BRIEF -> Rename "trash can" to "waste bin" in the records, starting with the line that contains "From the camera" and continuing through the end of the records. Leave all other text unchanged and return only those lines.

DATA FOR PROCESSING ->

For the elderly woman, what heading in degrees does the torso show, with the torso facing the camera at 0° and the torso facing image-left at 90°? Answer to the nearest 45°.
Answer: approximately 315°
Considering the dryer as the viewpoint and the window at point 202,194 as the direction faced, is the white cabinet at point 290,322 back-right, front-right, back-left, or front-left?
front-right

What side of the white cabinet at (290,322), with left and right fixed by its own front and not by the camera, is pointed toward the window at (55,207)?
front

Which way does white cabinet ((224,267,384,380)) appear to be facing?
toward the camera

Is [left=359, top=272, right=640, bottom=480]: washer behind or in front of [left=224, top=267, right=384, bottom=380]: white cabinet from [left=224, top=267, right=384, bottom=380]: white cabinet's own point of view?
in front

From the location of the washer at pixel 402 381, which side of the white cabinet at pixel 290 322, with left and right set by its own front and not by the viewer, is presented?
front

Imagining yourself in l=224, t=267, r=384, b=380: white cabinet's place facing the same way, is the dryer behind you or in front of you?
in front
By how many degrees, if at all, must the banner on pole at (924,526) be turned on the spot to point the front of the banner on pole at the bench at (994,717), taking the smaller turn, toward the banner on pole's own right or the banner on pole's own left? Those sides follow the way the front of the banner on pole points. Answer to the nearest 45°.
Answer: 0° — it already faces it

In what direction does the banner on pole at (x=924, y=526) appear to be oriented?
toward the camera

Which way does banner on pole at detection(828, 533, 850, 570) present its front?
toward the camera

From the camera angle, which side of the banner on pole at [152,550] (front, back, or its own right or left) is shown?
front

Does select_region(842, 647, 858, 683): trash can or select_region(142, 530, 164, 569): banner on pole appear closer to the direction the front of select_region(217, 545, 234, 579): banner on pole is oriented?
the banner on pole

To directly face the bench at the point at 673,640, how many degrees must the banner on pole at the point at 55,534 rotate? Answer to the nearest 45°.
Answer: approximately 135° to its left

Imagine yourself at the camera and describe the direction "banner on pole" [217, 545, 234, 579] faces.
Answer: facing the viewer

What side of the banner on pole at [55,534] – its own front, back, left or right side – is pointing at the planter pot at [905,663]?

TASK ANSWER ->
From the camera angle, which side of the banner on pole at [152,550] (front, back, or its own right or left) is shown?
front

Does select_region(842, 647, 858, 683): waste bin or select_region(142, 530, 164, 569): banner on pole appear closer to the direction the front of select_region(217, 545, 234, 579): banner on pole is oriented?
the banner on pole

To directly face the bench at the point at 673,640, how many degrees must the banner on pole at the point at 55,534 rotate? Answer to the nearest 45°.
Answer: approximately 135° to its left

Imagine yourself at the camera and describe the direction "banner on pole" [217, 545, 234, 579] faces.
Answer: facing the viewer

What side of the banner on pole at [55,534] – its own front, back, left or right side – is pointing at the planter pot at [905,663]?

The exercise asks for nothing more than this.